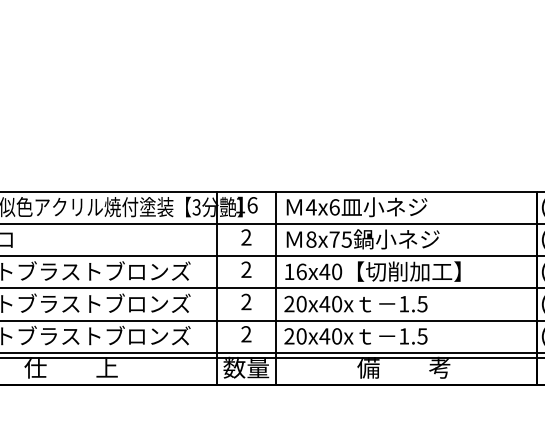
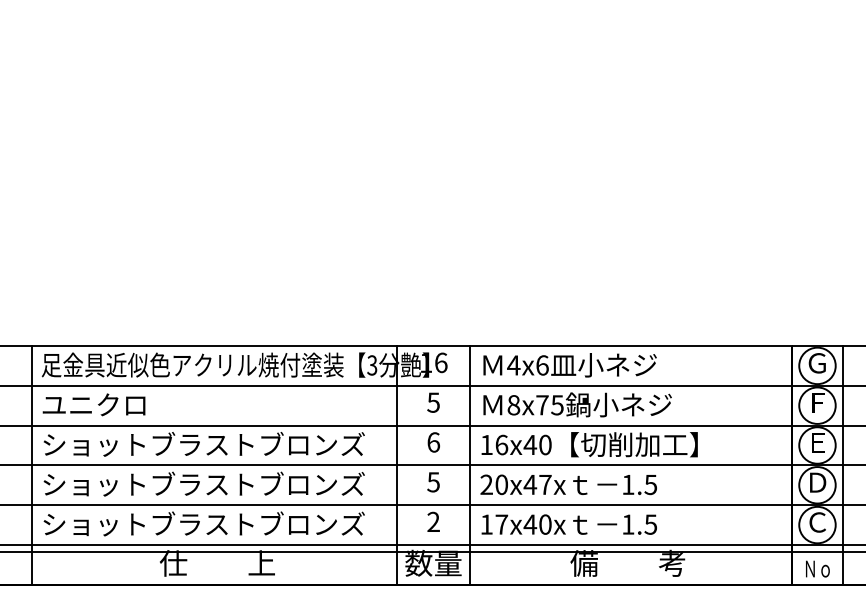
text: (246, 237) -> (433, 402), 2 -> 5
text: (246, 269) -> (433, 442), 2 -> 6
text: (246, 302) -> (433, 482), 2 -> 5
text: (337, 303) -> (545, 484), 20x40x -> 20x47x
text: (295, 336) -> (494, 524), 20x40x -> 17x40x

+++

What the task asks: The answer must match the entries above line for line, with the pictures dropped.

Result of this exercise:
text: (246, 237) -> (433, 402), 2 -> 5
text: (246, 269) -> (433, 442), 2 -> 6
text: (246, 302) -> (433, 482), 2 -> 5
text: (337, 303) -> (545, 484), 20x40x -> 20x47x
text: (295, 336) -> (494, 524), 20x40x -> 17x40x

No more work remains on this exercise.